Vitalik Buterin and Max Keiser disagree with Saylor

Vitalik Buterin’s reaction was particularly striking. In response on X, he minced no words: ‘I would quickly say that Michael Saylor’s remarks are completely senseless,’ he affirmed, criticizing Saylor for advocating a strict regulatory approach. According to Vitalik, this strategy of ‘regulatory capture’ could lead to catastrophic failures, contradicting the founding values of the cryptocurrency world.

Max Keiser also expressed his disagreement, strongly criticizing Saylor’s statements on self custody.

Saylor’s response: a call for diversity in custody methods

In light of these criticisms, Michael Saylor sought to clarify his position in a new message.

‘I support self custody for those capable of it, as well as the right to self custody for all, with the freedom to choose the form of custody and the custodian, whether for individuals or institutions worldwide.’

This clarification aims to ease concerns and show that Saylor does not oppose self custody, but rather considers regulated custody as a complementary option, especially for those who prioritize the security offered by established financial institutions.

A crucial question: centralization vs. decentralization

The debate surrounding self custody highlights two visions of the future of cryptocurrencies.
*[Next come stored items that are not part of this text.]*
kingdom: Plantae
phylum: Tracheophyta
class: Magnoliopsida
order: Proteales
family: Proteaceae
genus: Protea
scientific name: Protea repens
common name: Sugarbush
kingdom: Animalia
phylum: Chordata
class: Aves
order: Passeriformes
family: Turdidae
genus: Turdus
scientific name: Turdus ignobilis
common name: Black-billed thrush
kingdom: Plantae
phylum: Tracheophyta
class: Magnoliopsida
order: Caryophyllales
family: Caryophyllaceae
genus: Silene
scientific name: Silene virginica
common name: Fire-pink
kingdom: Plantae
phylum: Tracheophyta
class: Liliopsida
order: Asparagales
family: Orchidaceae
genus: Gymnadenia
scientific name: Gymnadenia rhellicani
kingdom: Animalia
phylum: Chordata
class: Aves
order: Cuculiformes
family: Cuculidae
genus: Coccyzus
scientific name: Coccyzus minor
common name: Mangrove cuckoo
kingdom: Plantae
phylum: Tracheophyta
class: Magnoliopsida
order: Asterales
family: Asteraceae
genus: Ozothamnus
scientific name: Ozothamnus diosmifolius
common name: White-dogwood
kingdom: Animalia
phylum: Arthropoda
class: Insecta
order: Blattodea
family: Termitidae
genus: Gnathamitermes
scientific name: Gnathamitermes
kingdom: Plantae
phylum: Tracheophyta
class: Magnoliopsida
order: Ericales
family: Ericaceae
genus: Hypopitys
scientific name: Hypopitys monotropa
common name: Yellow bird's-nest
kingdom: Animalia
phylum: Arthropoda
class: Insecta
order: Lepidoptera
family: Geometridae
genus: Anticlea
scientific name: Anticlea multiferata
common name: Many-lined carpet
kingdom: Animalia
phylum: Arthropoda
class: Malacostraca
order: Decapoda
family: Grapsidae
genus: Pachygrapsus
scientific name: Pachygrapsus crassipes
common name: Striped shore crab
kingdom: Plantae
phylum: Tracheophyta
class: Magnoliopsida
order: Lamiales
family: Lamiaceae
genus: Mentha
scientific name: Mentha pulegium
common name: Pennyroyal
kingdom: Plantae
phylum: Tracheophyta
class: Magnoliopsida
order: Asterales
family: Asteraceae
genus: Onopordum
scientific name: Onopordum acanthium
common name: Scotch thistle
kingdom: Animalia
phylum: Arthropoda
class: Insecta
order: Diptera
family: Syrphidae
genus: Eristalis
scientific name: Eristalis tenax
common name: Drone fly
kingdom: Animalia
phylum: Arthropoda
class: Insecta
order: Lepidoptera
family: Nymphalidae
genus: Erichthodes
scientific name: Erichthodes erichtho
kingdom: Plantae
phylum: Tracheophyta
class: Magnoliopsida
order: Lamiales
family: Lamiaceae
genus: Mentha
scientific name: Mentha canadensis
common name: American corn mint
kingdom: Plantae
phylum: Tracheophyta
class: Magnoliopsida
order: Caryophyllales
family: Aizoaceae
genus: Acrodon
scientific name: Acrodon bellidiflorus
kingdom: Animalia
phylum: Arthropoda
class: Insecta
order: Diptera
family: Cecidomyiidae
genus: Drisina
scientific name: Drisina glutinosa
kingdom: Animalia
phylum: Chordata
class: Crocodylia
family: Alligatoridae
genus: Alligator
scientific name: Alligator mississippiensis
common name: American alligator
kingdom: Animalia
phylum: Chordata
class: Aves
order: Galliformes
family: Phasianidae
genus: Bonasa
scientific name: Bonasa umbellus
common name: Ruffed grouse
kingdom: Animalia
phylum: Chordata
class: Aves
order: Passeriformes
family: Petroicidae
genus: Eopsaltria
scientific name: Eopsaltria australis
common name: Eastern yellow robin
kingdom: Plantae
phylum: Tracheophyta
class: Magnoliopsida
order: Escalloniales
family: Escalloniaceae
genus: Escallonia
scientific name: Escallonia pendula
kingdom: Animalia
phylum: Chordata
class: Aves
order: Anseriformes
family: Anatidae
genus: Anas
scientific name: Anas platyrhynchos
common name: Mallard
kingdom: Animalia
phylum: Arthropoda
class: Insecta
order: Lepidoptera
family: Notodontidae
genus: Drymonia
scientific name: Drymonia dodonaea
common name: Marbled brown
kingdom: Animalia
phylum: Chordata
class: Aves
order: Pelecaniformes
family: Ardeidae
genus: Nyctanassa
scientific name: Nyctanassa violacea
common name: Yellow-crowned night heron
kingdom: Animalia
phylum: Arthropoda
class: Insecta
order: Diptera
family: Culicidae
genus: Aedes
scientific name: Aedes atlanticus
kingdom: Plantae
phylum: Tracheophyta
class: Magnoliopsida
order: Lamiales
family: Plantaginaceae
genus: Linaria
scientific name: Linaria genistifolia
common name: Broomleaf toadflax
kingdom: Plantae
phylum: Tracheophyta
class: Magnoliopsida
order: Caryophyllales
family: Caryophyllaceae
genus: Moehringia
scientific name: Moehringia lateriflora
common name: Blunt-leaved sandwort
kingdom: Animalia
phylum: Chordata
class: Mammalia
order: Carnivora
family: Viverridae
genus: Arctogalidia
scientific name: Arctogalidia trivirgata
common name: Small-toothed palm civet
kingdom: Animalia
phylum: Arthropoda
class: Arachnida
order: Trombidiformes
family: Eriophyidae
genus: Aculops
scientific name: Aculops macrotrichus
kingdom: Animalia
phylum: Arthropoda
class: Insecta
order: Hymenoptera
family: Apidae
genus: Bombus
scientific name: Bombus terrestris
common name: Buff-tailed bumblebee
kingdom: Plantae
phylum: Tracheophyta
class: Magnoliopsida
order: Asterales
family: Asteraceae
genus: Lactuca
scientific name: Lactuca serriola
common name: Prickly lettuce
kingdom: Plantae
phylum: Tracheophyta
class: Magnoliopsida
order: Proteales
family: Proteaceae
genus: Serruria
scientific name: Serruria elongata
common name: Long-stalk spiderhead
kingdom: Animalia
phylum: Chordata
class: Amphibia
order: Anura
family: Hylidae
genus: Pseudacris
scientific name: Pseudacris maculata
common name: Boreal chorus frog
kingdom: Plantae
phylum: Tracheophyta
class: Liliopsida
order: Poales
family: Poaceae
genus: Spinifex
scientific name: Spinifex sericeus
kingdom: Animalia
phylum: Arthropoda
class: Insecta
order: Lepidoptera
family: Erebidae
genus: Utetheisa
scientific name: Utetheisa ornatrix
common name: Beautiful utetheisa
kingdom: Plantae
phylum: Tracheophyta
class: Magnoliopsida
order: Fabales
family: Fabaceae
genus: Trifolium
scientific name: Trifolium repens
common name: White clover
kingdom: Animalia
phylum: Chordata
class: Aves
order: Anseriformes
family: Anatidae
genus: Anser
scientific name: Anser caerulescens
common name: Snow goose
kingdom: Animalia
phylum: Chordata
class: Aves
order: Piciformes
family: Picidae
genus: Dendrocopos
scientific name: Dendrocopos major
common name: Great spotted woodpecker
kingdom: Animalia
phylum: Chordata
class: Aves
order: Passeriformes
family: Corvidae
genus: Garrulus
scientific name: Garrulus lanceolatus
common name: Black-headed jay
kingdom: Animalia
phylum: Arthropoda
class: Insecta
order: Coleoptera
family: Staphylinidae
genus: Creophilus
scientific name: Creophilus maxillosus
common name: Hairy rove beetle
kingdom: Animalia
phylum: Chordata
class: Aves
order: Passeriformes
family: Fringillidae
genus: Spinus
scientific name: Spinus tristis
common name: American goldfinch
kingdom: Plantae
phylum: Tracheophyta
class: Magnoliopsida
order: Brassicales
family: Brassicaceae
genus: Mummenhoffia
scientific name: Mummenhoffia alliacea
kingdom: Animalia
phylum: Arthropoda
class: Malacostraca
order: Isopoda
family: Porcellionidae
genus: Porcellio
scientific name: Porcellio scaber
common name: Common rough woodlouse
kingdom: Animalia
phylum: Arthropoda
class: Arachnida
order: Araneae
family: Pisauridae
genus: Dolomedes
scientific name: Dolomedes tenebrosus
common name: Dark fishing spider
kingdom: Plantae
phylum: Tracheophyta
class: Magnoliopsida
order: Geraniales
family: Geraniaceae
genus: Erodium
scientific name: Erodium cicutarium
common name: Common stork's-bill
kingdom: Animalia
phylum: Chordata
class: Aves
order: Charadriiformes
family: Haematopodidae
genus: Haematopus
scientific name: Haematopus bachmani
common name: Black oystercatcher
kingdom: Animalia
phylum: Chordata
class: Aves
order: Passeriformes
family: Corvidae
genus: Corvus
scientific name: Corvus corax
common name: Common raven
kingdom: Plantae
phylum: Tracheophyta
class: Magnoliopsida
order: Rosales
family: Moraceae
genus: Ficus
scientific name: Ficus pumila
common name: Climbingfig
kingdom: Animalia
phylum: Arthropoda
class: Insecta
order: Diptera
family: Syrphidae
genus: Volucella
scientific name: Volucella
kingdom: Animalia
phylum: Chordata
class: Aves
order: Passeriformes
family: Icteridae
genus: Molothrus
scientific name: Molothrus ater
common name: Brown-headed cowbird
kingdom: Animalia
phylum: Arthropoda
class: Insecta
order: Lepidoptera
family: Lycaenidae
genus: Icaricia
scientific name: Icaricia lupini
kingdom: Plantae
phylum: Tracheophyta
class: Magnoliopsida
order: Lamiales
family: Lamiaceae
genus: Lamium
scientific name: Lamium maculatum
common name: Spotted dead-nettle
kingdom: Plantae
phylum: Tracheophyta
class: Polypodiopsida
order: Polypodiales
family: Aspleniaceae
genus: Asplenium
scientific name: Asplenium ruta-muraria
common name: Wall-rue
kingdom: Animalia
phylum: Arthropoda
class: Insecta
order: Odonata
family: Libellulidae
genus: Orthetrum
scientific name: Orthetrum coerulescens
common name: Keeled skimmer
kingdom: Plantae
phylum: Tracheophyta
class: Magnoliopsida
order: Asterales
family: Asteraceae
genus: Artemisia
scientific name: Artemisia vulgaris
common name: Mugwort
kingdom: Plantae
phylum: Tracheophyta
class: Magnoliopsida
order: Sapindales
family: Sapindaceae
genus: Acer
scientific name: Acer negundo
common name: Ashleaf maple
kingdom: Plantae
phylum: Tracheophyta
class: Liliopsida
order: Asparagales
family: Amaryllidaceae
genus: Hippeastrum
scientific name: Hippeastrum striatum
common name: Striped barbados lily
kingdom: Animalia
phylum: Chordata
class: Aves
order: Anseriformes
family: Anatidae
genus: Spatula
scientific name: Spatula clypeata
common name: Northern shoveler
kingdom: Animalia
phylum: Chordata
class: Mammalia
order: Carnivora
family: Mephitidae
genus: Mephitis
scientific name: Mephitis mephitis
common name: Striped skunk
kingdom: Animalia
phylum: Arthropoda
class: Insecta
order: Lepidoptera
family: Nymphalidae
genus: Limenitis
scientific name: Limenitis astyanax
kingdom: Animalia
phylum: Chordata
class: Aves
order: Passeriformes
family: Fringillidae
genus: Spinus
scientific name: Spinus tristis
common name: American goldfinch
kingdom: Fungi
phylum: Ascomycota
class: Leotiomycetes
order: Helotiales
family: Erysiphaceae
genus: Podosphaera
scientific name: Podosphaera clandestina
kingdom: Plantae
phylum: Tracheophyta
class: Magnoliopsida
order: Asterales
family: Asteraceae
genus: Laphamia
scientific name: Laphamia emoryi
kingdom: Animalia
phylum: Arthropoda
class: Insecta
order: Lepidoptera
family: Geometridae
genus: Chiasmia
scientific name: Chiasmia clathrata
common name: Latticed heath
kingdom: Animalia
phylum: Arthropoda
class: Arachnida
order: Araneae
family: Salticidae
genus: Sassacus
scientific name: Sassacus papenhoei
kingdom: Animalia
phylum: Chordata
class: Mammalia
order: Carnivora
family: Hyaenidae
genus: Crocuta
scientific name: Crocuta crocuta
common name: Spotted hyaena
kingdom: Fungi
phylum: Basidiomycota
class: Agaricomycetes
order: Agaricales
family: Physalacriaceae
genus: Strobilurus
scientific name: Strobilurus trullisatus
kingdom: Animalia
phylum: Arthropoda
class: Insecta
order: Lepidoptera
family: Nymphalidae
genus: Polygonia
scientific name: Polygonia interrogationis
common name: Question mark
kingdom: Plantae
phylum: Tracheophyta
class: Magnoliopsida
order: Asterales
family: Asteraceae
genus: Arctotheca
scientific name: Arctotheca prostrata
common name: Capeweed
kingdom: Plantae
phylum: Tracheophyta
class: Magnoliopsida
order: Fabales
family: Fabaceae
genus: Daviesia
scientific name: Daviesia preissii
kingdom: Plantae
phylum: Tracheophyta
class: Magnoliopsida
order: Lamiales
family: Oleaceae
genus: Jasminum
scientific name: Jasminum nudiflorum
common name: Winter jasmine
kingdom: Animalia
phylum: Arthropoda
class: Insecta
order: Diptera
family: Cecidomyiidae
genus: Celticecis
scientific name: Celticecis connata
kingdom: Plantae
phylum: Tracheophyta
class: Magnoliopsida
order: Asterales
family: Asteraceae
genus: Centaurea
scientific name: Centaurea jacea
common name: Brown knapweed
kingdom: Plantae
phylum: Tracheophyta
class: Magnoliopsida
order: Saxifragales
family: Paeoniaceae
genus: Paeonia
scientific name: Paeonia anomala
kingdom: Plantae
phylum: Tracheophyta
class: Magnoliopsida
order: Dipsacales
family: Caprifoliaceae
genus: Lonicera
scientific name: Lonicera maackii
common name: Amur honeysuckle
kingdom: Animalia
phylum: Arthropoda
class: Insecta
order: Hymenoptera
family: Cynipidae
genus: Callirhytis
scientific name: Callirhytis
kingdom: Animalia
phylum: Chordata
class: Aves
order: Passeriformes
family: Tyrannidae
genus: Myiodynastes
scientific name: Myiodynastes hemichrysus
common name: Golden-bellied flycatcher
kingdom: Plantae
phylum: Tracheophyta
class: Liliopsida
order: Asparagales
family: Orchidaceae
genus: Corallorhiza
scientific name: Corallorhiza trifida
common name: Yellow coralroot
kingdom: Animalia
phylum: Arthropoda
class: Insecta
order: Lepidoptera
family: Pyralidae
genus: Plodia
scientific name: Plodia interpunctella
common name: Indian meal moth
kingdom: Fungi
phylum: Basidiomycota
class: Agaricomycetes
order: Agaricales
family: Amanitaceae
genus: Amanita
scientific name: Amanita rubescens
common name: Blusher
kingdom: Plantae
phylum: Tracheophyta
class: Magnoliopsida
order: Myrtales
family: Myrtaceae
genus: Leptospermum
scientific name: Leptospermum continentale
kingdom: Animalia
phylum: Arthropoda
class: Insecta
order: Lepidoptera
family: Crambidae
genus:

On one hand, proponents like Saylor argue that mass adoption of Bitcoin relies on regulated structures capable of reassuring institutional investors. On the other hand, figures like Vitalik and Keiser defend a more radical approach, where independence from centralized entities is crucial to protect users and encourage innovation.

Jameson Lopp, co-founder of Casa, a company specializing in self custody solutions, has also weighed in, arguing that self custody is essential not only to preserve decentralization, but also to enhance network security and promote participation in governance.

The context: the rise of traditional financial products in Bitcoin

This controversy comes at a time when traditional financial products linked to Bitcoin, such as Bitcoin spot ETFs, are gaining popularity. The 12 Bitcoin spot ETFs available in the United States recently surpassed $20 billion in cumulative net flows, a milestone that Bloomberg analyst Eric Balchunas deemed a ‘major challenge’ in the ETF domain.